▶ [Given task]:
Reproduce every line of the listing below word for word, without the pictures.

========

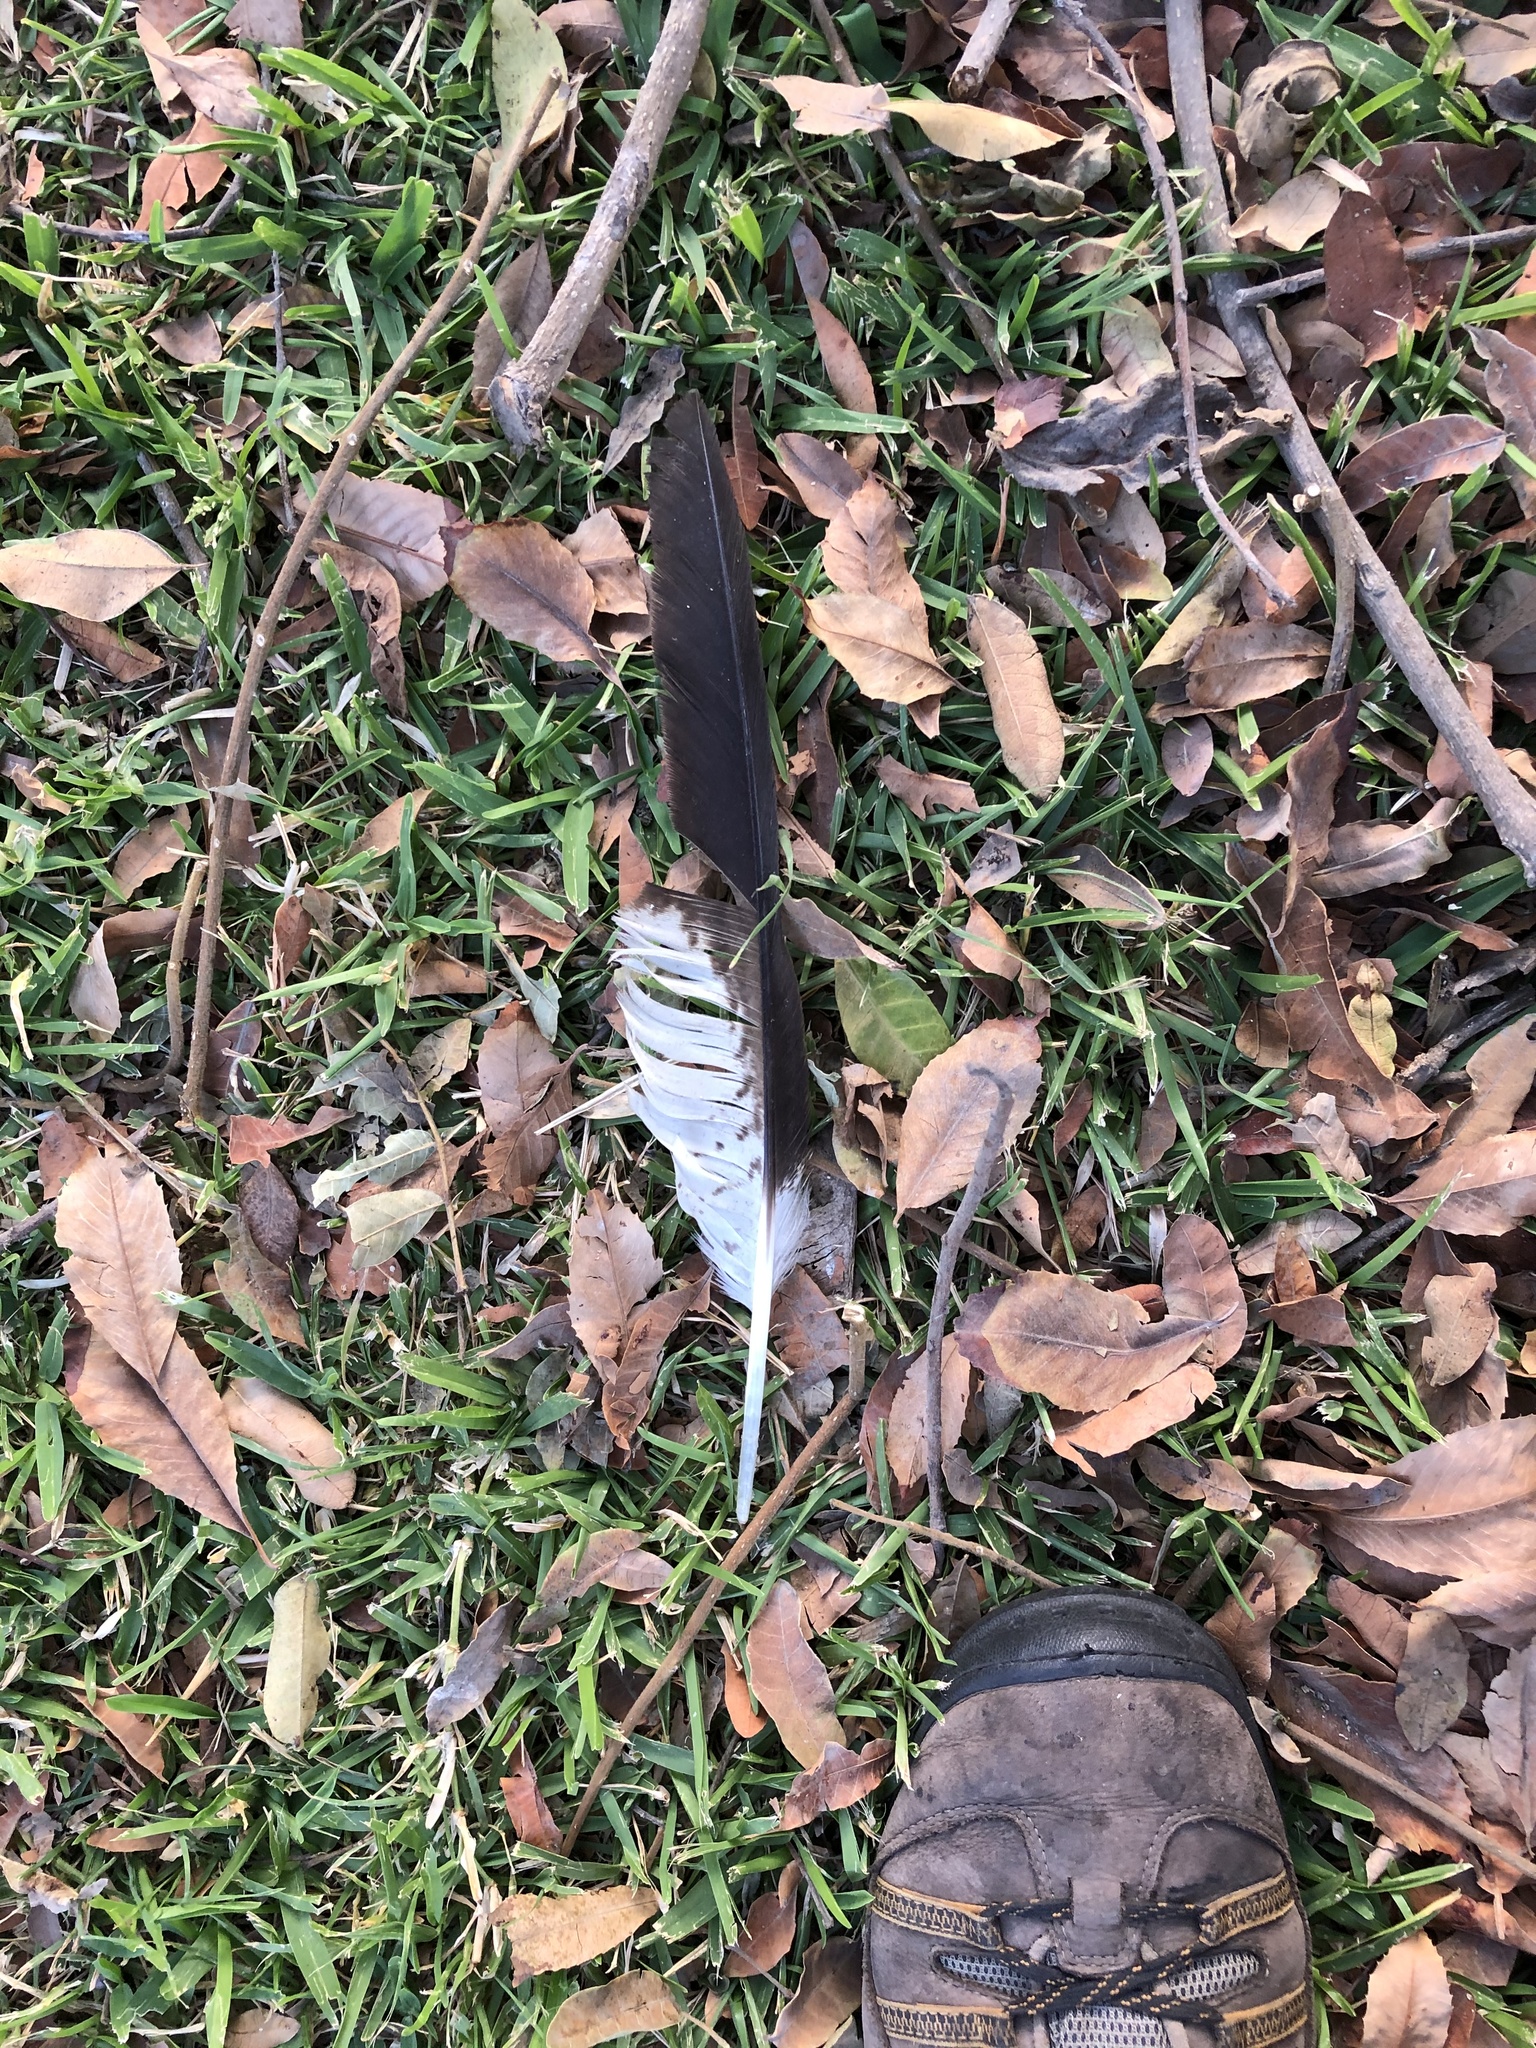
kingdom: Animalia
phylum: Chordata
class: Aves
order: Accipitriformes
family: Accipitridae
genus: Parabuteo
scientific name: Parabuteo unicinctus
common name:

========

▶ [Result]:
kingdom: Animalia
phylum: Chordata
class: Aves
order: Accipitriformes
family: Accipitridae
genus: Parabuteo
scientific name: Parabuteo unicinctus
common name:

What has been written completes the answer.